## Problem description
Please render the lines in the records from the line containing "Exemples de pyramide" up to and including the line containing "départ frais (lavande et agrumes), un" as a JSON list of strings, one string per line, with blank lines left out.

**** Input material ****

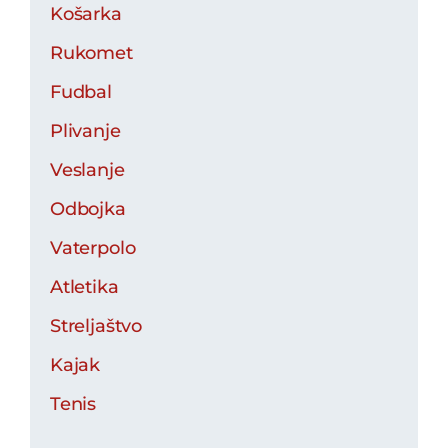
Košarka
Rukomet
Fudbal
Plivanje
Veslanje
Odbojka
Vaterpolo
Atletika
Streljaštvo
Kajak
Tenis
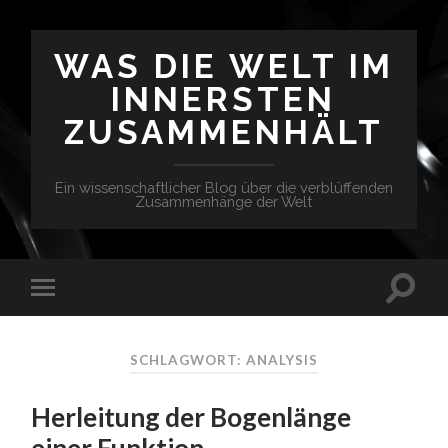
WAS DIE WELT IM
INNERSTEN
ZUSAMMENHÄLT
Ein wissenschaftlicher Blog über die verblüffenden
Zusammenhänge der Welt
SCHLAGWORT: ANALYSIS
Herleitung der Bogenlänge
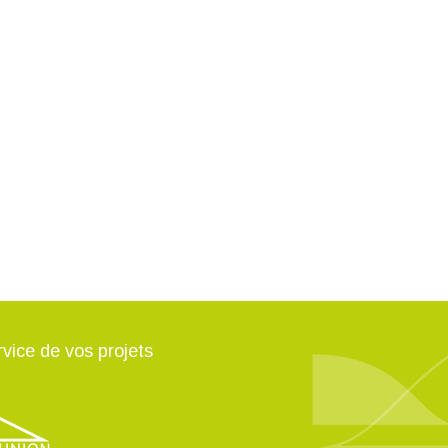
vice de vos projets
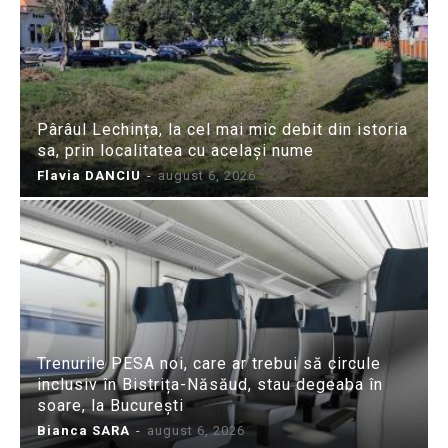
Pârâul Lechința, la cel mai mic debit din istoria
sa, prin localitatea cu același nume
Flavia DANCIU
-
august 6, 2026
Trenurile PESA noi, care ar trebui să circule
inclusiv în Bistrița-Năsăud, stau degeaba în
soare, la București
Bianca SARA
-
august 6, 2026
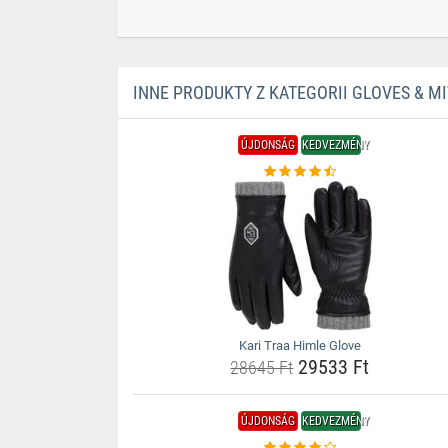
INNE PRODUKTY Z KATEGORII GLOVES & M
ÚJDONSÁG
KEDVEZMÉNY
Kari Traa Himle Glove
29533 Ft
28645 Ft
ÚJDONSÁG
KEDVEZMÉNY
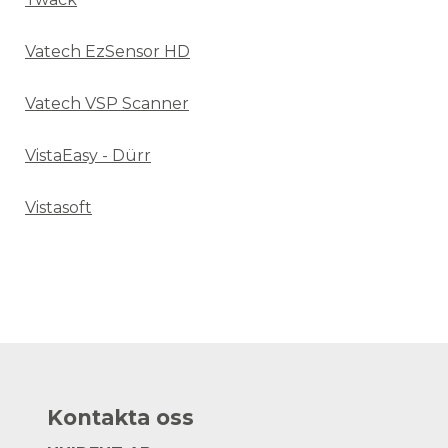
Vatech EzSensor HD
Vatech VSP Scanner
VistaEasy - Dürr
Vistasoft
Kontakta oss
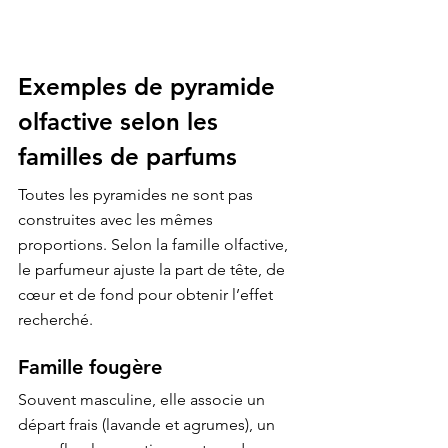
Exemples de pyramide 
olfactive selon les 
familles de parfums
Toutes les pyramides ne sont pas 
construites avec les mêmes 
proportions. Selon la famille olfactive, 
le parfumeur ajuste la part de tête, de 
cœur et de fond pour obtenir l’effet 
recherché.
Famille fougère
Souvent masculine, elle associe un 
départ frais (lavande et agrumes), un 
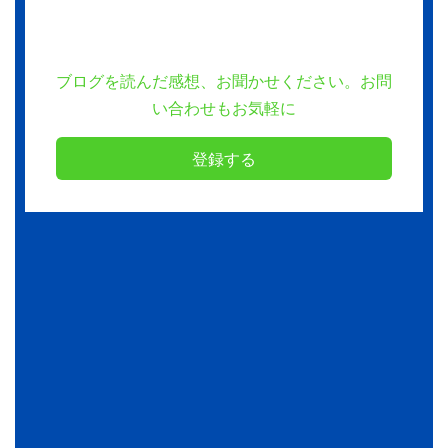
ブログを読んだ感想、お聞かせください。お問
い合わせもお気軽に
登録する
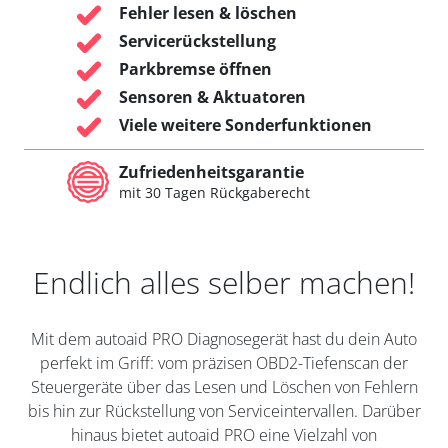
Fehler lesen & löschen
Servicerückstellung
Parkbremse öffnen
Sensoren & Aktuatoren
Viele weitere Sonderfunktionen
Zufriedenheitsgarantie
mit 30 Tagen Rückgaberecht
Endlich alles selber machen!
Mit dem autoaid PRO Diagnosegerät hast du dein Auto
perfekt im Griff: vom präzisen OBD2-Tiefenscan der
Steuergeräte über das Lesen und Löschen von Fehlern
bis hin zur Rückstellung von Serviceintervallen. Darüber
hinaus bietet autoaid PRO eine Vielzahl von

****

## Answer to this task
[
  "Exemples de pyramide ",
  "olfactive selon les ",
  "familles de parfums",
  "Toutes les pyramides ne sont pas ",
  "construites avec les mêmes ",
  "proportions. Selon la famille olfactive, ",
  "le parfumeur ajuste la part de tête, de ",
  "cœur et de fond pour obtenir l’effet ",
  "recherché.",
  "Famille fougère",
  "Souvent masculine, elle associe un ",
  "départ frais (lavande et agrumes), un "
]